■ **YOUR INSTRUCTIONS**
Your answer must be the full listing below, repeated exactly, with no pictures in it.

■ **RECORD EXCERPTS**
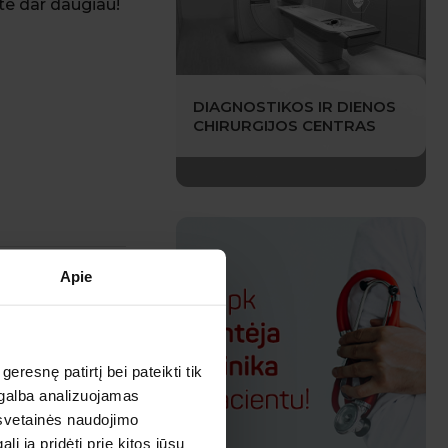
te dar daugiau!
DIAGNOSTIKOS IR DIENOS
CHIRURGIJOS CENTRAS
Apie
ja).
esnę patirtį bei pateikti tik
agalba analizuojamas
 svetainės naudojimo
 ją pridėti prie kitos jūsų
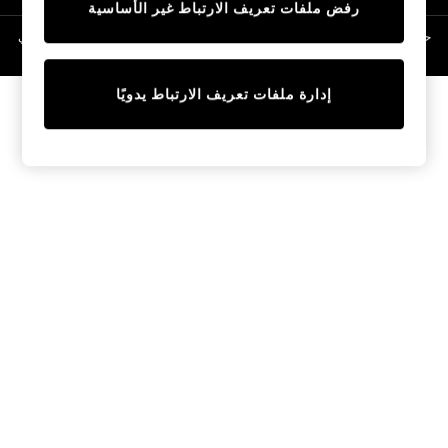
رفض ملفات تعريف الارتباط غير الأساسية
Linen Collection
Swimwear & Beachwear
حقوق الطبع والنشر محفوظة © لصالح 2026 Next General Trading LLC. مسجلة في
دبي. رقم الشركة 1202472
Tops & T-Shirts
Sandals & Sliders
إدارة ملفات تعريف الارتباط يدويًا
Jumpsuits & Playsuits
Shorts & Skirts
Sun Safe
Sun Hats & Caps
Sunglasses
Women's Holiday Shop
Women's Travel Styles
Dresses
Occasionwear
Linen Collection
Tops & T-Shirts
Cover Ups & Kaftans
Sandals
Swimwear
Jumpsuits & Playsuits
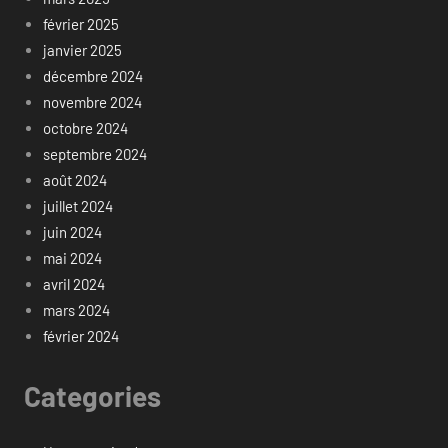
février 2025
janvier 2025
décembre 2024
novembre 2024
octobre 2024
septembre 2024
août 2024
juillet 2024
juin 2024
mai 2024
avril 2024
mars 2024
février 2024
Categories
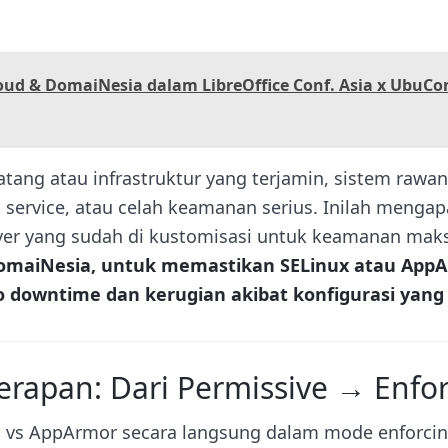
ud & DomaiNesia dalam LibreOffice Conf. Asia x UbuCo
tang atau infrastruktur yang terjamin, sistem raw
d service, atau celah keamanan serius. Inilah menga
erver yang sudah di kustomisasi untuk keamanan maks
omaiNesia, untuk memastikan SELinux atau AppAr
ko downtime dan kerugian akibat konfigurasi yang 
erapan: Dari Permissive → Enfo
 vs AppArmor secara langsung dalam mode enforc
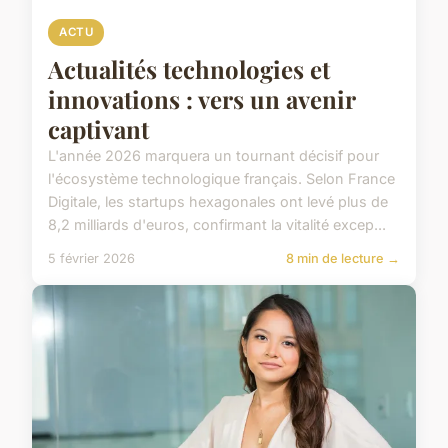
ACTU
Actualités technologies et
innovations : vers un avenir
captivant
L'année 2026 marquera un tournant décisif pour
l'écosystème technologique français. Selon France
Digitale, les startups hexagonales ont levé plus de
8,2 milliards d'euros, confirmant la vitalité excep...
5 février 2026
8 min de lecture →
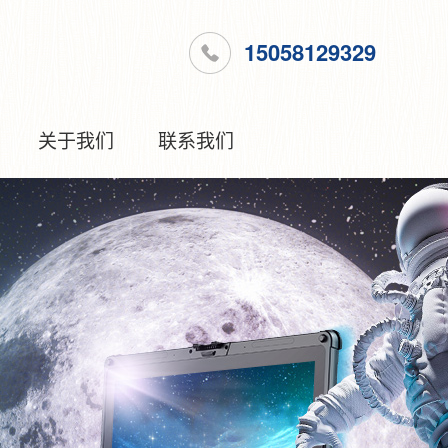
15058129329
关于我们
联系我们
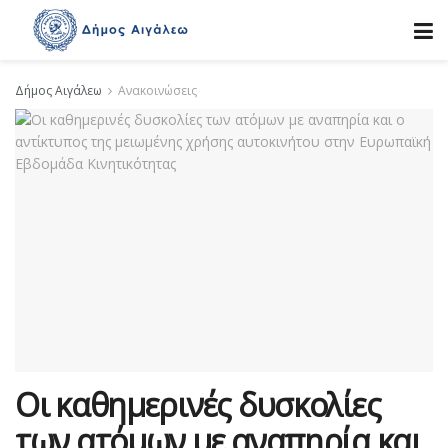
Δήμος Αιγάλεω
Ανακοινώσεις
Οι καθημερινές δυσκολίες
των ατόμων με αναπηρία και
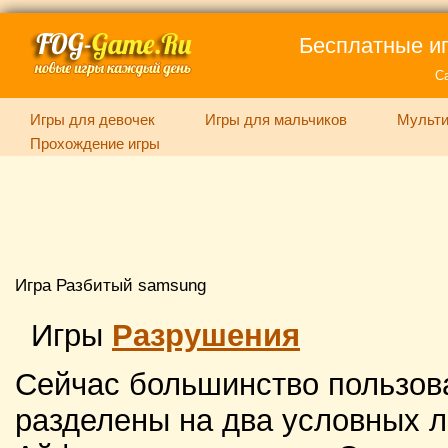
Бесплатные иг
С
Игры для девочек
Игры для мальчиков
Мульти
Прохождение игры
Игра Разбитый samsung
Игры
Разрушения
Сейчас большинство пользов
разделены на два условных л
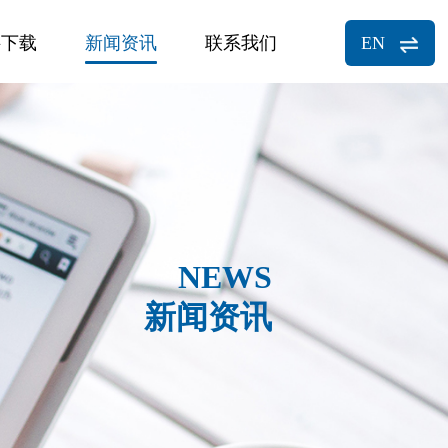
料下载
新闻资讯
联系我们
EN
NEWS
新闻资讯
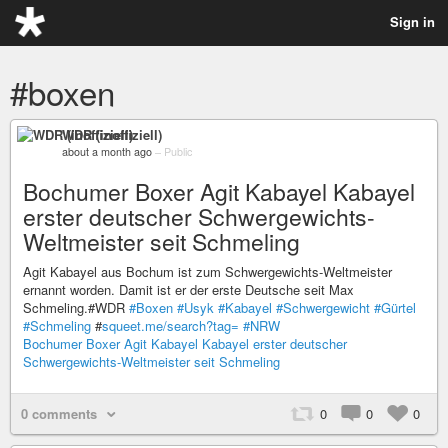
Sign in
#boxen
WDR (inoffiziell)
about a month ago
–
Public
Bochumer Boxer Agit Kabayel Kabayel
erster deutscher Schwergewichts-
Weltmeister seit Schmeling
Agit Kabayel aus Bochum ist zum Schwergewichts-Weltmeister
ernannt worden. Damit ist er der erste Deutsche seit Max
Schmeling.#WDR
#Boxen
#Usyk
#Kabayel
#Schwergewicht
#Gürtel
#Schmeling
#
squeet.me/search?tag=
#NRW
Bochumer Boxer Agit Kabayel Kabayel erster deutscher
Schwergewichts-Weltmeister seit Schmeling
0 comments
0
0
0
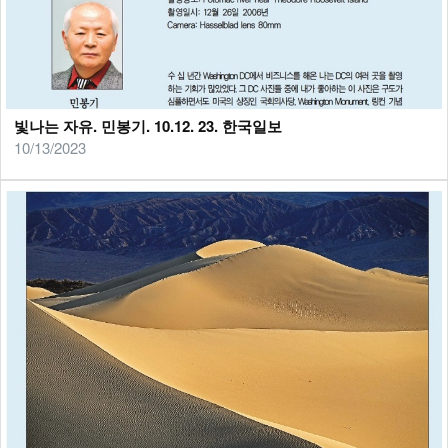
빛나는 자유. 민봉기. 10.12. 23. 한국일보
10/13/2023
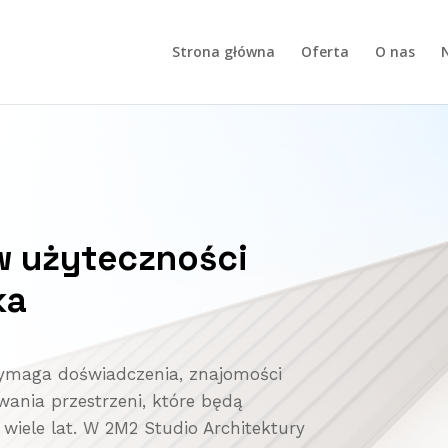
Strona główna
Oferta
O nas
N
w użyteczności
ka
wymaga doświadczenia, znajomości
wania przestrzeni, które będą
 wiele lat. W 2M2 Studio Architektury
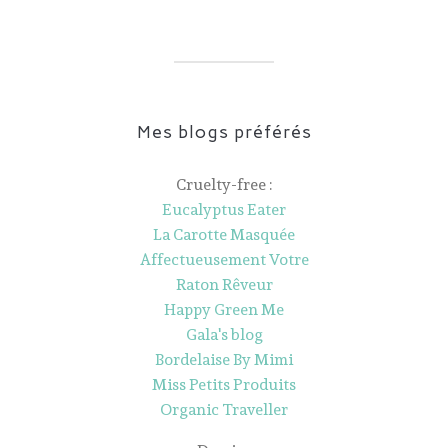
Mes blogs préférés
Cruelty-free :
Eucalyptus Eater
La Carotte Masquée
Affectueusement Votre
Raton Rêveur
Happy Green Me
Gala's blog
Bordelaise By Mimi
Miss Petits Produits
Organic Traveller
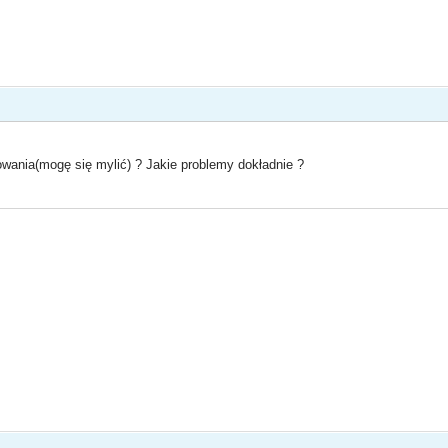
owania(mogę się mylić) ? Jakie problemy dokładnie ?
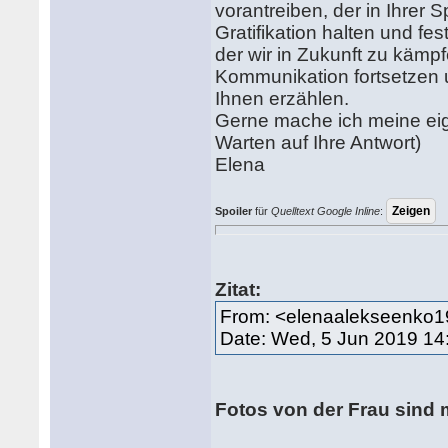
vorantreiben, der in Ihrer 
Gratifikation halten und fe
der wir in Zukunft zu käm
Kommunikation fortsetzen u
Ihnen erzählen.
Gerne mache ich meine eig
Warten auf Ihre Antwort)
Elena
Spoiler
für
Quelltext Google Inline
:
Zitat:
From: <elenaalekseenko
Date: Wed, 5 Jun 2019 14
Fotos von der Frau sind 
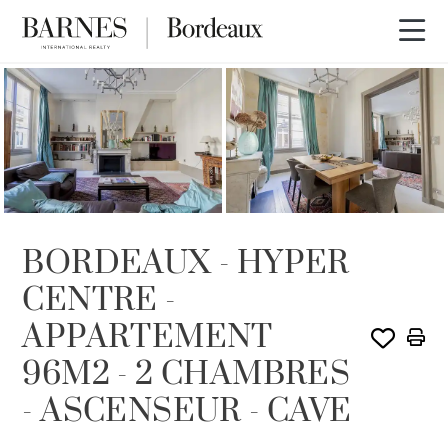
VENDU PAR BARNES
BORDEAUX - HYPER
CENTRE -
APPARTEMENT
96M2 - 2 CHAMBRES
- ASCENSEUR - CAVE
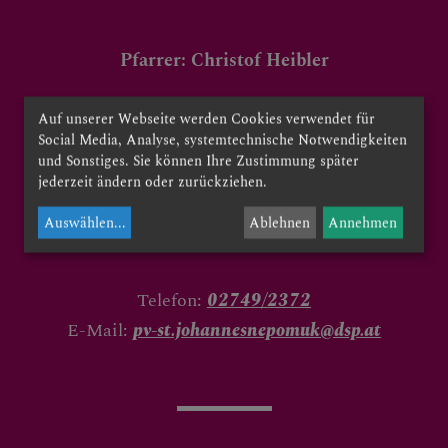
PFARRTEAM
Pfarrer: Christof Heibler
UNSERE PFARREN
Pfarrsekretärin: Claudia Dolezal
Auf unserer Webseite werden Cookies verwendet für
Social Media, Analyse, systemtechnische Notwendigkeiten
Krankenstandsvertretung: Claudia Hiesberger
und Sonstiges. Sie können Ihre Zustimmung später
jederzeit ändern oder zurückziehen.
SAKRAMENTE
Prinzersdorfer Straße 1
Auswählen
...
Ablehnen
Annehmen
3388 Markersdorf
Telefon:
02749/2372
E-Mail:
pv-st.johannesnepomuk@dsp.at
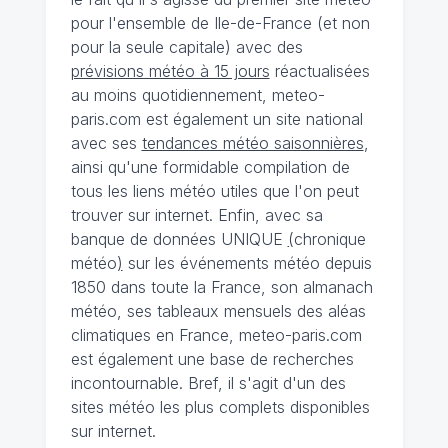
pour l'ensemble de Ile-de-France (et non
pour la seule capitale) avec des
prévisions météo à 15 jours
réactualisées
au moins quotidiennement, meteo-
paris.com est également un site national
avec ses
tendances météo saisonnières
,
ainsi qu'une formidable compilation de
tous les liens météo utiles que l'on peut
trouver sur internet. Enfin, avec sa
banque de données UNIQUE
(
chronique
météo
)
sur les événements météo depuis
1850 dans toute la France, son almanach
météo, ses tableaux mensuels des aléas
climatiques en France, meteo-paris.com
est également une base de recherches
incontournable. Bref, il s'agit d'un des
sites météo les plus complets disponibles
sur internet.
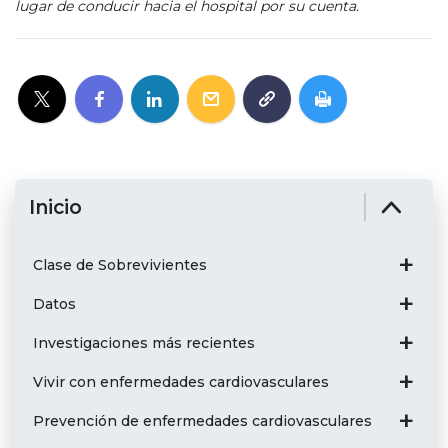
lugar de conducir hacia el hospital por su cuenta.
Inicio
Clase de Sobrevivientes
Datos
Investigaciones más recientes
Vivir con enfermedades cardiovasculares
Prevención de enfermedades cardiovasculares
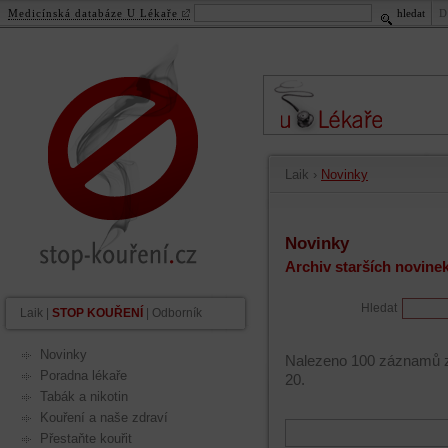
Medicínská databáze U Lékaře
hledat
D
stop-kouření.cz
.
cz
Laik
›
Novinky
Novinky
Archiv starších novine
Hledat
Laik
|
STOP KOUŘENÍ
|
Odborník
Novinky
Nalezeno 100 záznamů z 
Poradna lékaře
20.
Tabák a nikotin
Kouření a naše zdraví
Přestaňte kouřit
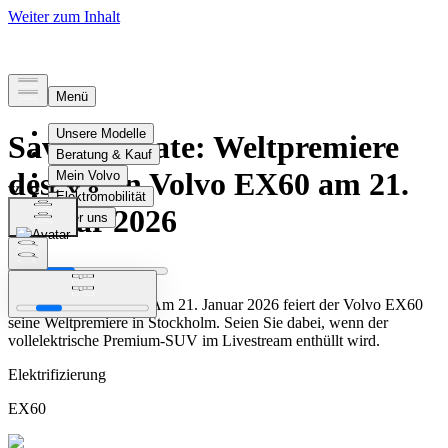
Nachrichten
Save the Date: Weltpremiere
des neuen Volvo EX60 am 21.
Januar 2026
Der Countdown läuft: Am 21. Januar 2026 feiert der Volvo EX60
seine Weltpremiere in Stockholm. Seien Sie dabei, wenn der
vollelektrische Premium-SUV im Livestream enthüllt wird.
Elektrifizierung
EX60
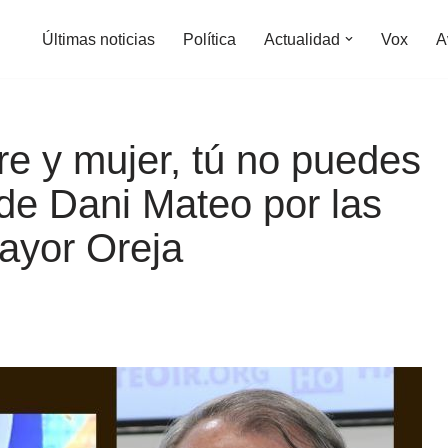
Últimas noticias
Política
Actualidad
Vox
A
re y mujer, tú no puedes
 de Dani Mateo por las
ayor Oreja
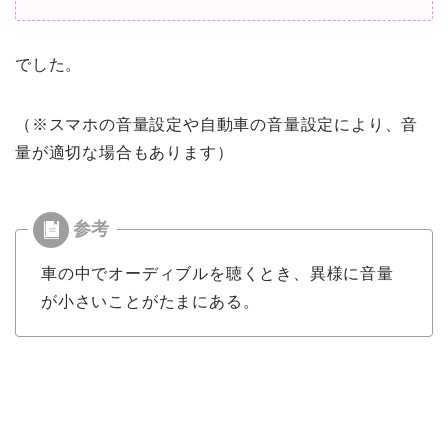
でした。
（※スマホの音量設定や自動車の音量設定により、音
量が適切な場合もあります）
車の中でオーディブルを聴くとき、異様に音量
が小さいことがたまにある。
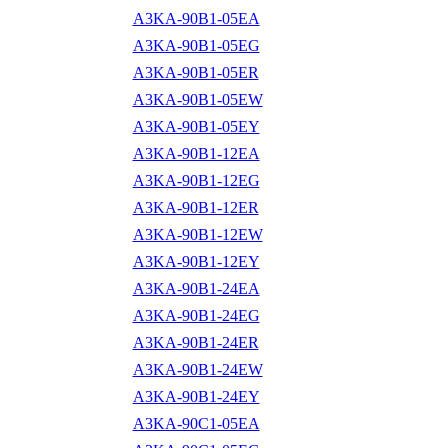
A3KA-90B1-05EA
A3KA-90B1-05EG
A3KA-90B1-05ER
A3KA-90B1-05EW
A3KA-90B1-05EY
A3KA-90B1-12EA
A3KA-90B1-12EG
A3KA-90B1-12ER
A3KA-90B1-12EW
A3KA-90B1-12EY
A3KA-90B1-24EA
A3KA-90B1-24EG
A3KA-90B1-24ER
A3KA-90B1-24EW
A3KA-90B1-24EY
A3KA-90C1-05EA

■ **EXPECTED OUTPUT**
te dar daugiau!
DIAGNOSTIKOS IR DIENOS
CHIRURGIJOS CENTRAS
Apie
ja).
esnę patirtį bei pateikti tik
agalba analizuojamas
 svetainės naudojimo
 ją pridėti prie kitos jūsų
رفض ملفات تعريف الارتباط غير الأساسية
Linen Collection
Swimwear & Beachwear
حقوق الطبع والنشر محفوظة © لصالح 2026 Next General Trading LLC. مسجلة في
دبي. رقم الشركة 1202472
Tops & T-Shirts
Sandals & Sliders
إدارة ملفات تعريف الارتباط يدويًا
Jumpsuits & Playsuits
Shorts & Skirts
Sun Safe
Sun Hats & Caps
Sunglasses
Women's Holiday Shop
Women's Travel Styles
Dresses
Occasionwear
Linen Collection
Tops & T-Shirts
Cover Ups & Kaftans
Sandals
Swimwear
Jumpsuits & Playsuits
février 2025
janvier 2025
décembre 2024
novembre 2024
octobre 2024
septembre 2024
août 2024
juillet 2024
juin 2024
mai 2024
avril 2024
mars 2024
février 2024
Categories
ud & DomaiNesia dalam LibreOffice Conf. Asia x UbuCo
tang atau infrastruktur yang terjamin, sistem raw
d service, atau celah keamanan serius. Inilah menga
erver yang sudah di kustomisasi untuk keamanan maks
omaiNesia, untuk memastikan SELinux atau AppAr
ko downtime dan kerugian akibat konfigurasi yang 
erapan: Dari Permissive → Enfo
 vs AppArmor secara langsung dalam mode enforc
ACTU
Actualités technologies et
innovations : vers un avenir
captivant
L'année 2026 marquera un tournant décisif pour
l'écosystème technologique français. Selon France
Digitale, les startups hexagonales ont levé plus de
8,2 milliards d'euros, confirmant la vitalité excep...
5 février 2026
8 min de lecture →
15058129329
关于我们
联系我们
Δήμος Αιγάλεω
Ανακοινώσεις
Οι καθημερινές δυσκολίες
των ατόμων με αναπηρία και
Бесплатные иг
С
Игры для девочек
Игры для мальчиков
Мульти
Прохождение игры
Игра Разбитый samsung
Игры
Разрушения
Сейчас большинство пользов
разделены на два условных л
料下载
新闻资讯
联系我们
EN
NEWS
新闻资讯
Sign in
#boxen
WDR (inoffiziell)
about a month ago
–
Public
Bochumer Boxer Agit Kabayel Kabayel
erster deutscher Schwergewichts-
Weltmeister seit Schmeling
Agit Kabayel aus Bochum ist zum Schwergewichts-Weltmeister
ernannt worden. Damit ist er der erste Deutsche seit Max
Schmeling.#WDR
#Boxen
#Usyk
#Kabayel
#Schwergewicht
#Gürtel
#Schmeling
#
squeet.me/search?tag=
#NRW
Bochumer Boxer Agit Kabayel Kabayel erster deutscher
Schwergewichts-Weltmeister seit Schmeling
0 comments
0
0
0
빛나는 자유. 민봉기. 10.12. 23. 한국일보
10/13/2023
Strona główna
Oferta
O nas
N
w użyteczności
ka
wymaga doświadczenia, znajomości
wania przestrzeni, które będą
 wiele lat. W 2M2 Studio Architektury
Mes blogs préférés
Cruelty-free :
Eucalyptus Eater
La Carotte Masquée
Affectueusement Votre
Raton Rêveur
Happy Green Me
Gala's blog
Bordelaise By Mimi
Miss Petits Produits
Organic Traveller
owania(mogę się mylić) ? Jakie problemy dokładnie ?
vorantreiben, der in Ihrer 
Gratifikation halten und fe
der wir in Zukunft zu käm
Kommunikation fortsetzen u
Ihnen erzählen.
Gerne mache ich meine eig
Warten auf Ihre Antwort)
Elena
Spoiler
für
Quelltext Google Inline
:
Zitat:
From: <elenaalekseenko
Date: Wed, 5 Jun 2019 14
Fotos von der Frau sind 
VENDU PAR BARNES
BORDEAUX - HYPER
CENTRE -
APPARTEMENT
96M2 - 2 CHAMBRES
- ASCENSEUR - CAVE
PFARRTEAM
Pfarrer: Christof Heibler
UNSERE PFARREN
Pfarrsekretärin: Claudia Dolezal
Auf unserer Webseite werden Cookies verwendet für
Social Media, Analyse, systemtechnische Notwendigkeiten
Krankenstandsvertretung: Claudia Hiesberger
und Sonstiges. Sie können Ihre Zustimmung später
jederzeit ändern oder zurückziehen.
SAKRAMENTE
Prinzersdorfer Straße 1
Auswählen
...
Ablehnen
Annehmen
3388 Markersdorf
Telefon:
02749/2372
E-Mail:
pv-st.johannesnepomuk@dsp.at
pour l'ensemble de Ile-de-France (et non
pour la seule capitale) avec des
prévisions météo à 15 jours
réactualisées
au moins quotidiennement, meteo-
paris.com est également un site national
avec ses
tendances météo saisonnières
,
ainsi qu'une formidable compilation de
tous les liens météo utiles que l'on peut
trouver sur internet. Enfin, avec sa
banque de données UNIQUE
(
chronique
météo
)
sur les événements météo depuis
1850 dans toute la France, son almanach
météo, ses tableaux mensuels des aléas
climatiques en France, meteo-paris.com
est également une base de recherches
incontournable. Bref, il s'agit d'un des
sites météo les plus complets disponibles
sur internet.
lugar de conducir hacia el hospital por su cuenta.
Inicio
Clase de Sobrevivientes
Datos
Investigaciones más recientes
Vivir con enfermedades cardiovasculares
Prevención de enfermedades cardiovasculares
Medicínská databáze U Lékaře
hledat
D
stop-kouření.cz
.
cz
Laik
›
Novinky
Novinky
Archiv starších novine
Hledat
Laik
|
STOP KOUŘENÍ
|
Odborník
Novinky
Nalezeno 100 záznamů z 
Poradna lékaře
20.
Tabák a nikotin
Kouření a naše zdraví
Přestaňte kouřit
Nachrichten
Save the Date: Weltpremiere
des neuen Volvo EX60 am 21.
Januar 2026
Der Countdown läuft: Am 21. Januar 2026 feiert der Volvo EX60
seine Weltpremiere in Stockholm. Seien Sie dabei, wenn der
vollelektrische Premium-SUV im Livestream enthüllt wird.
Elektrifizierung
EX60
Últimas noticias
Política
Actualidad
Vox
A
re y mujer, tú no puedes
 de Dani Mateo por las
ayor Oreja
でした。
（※スマホの音量設定や自動車の音量設定により、音
量が適切な場合もあります）
車の中でオーディブルを聴くとき、異様に音量
が小さいことがたまにある。
A3KA-90B1-05EA
A3KA-90B1-05EG
A3KA-90B1-05ER
A3KA-90B1-05EW
A3KA-90B1-05EY
A3KA-90B1-12EA
A3KA-90B1-12EG
A3KA-90B1-12ER
A3KA-90B1-12EW
A3KA-90B1-12EY
A3KA-90B1-24EA
A3KA-90B1-24EG
A3KA-90B1-24ER
A3KA-90B1-24EW
A3KA-90B1-24EY
A3KA-90C1-05EA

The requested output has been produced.